The input —
========================

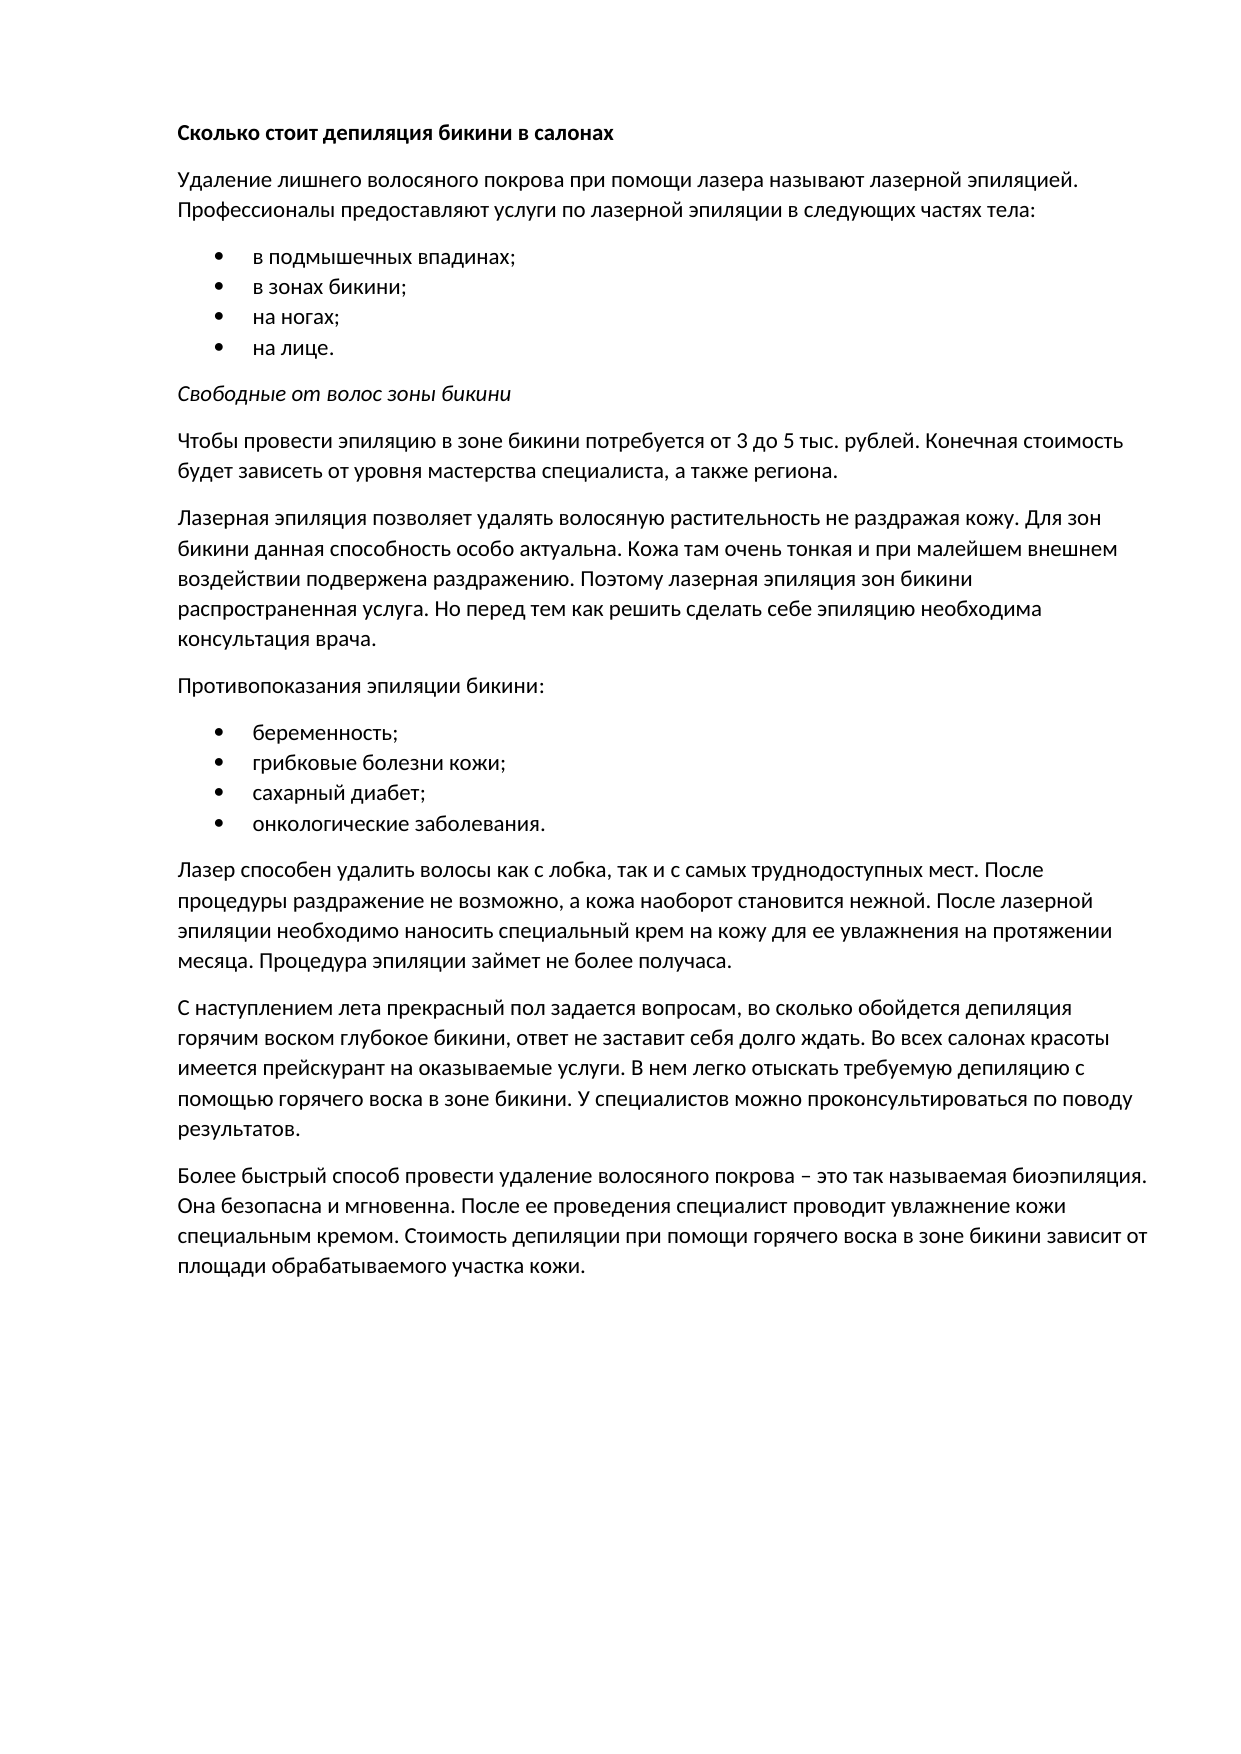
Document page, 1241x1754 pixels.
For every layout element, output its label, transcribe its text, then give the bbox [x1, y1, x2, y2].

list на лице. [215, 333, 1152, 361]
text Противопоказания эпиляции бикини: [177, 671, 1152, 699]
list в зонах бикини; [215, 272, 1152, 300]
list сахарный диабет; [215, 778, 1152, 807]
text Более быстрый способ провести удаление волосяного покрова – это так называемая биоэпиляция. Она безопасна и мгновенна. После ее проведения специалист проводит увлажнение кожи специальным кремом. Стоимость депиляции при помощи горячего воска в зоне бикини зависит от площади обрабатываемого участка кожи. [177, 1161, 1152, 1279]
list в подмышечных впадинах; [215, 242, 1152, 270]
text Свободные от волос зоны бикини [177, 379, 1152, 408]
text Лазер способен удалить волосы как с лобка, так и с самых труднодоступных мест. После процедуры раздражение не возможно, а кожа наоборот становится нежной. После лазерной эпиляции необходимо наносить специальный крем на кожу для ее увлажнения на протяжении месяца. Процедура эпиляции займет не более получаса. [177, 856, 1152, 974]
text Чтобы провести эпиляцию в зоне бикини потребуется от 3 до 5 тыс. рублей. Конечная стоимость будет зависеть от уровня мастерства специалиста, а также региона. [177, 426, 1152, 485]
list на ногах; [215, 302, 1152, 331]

========================

Go through the records line by line, and copy each line that holds the string "list".

list на лице. [215, 333, 1152, 361]
list в зонах бикини; [215, 272, 1152, 300]
list сахарный диабет; [215, 778, 1152, 807]
list в подмышечных впадинах; [215, 242, 1152, 270]
list на ногах; [215, 302, 1152, 331]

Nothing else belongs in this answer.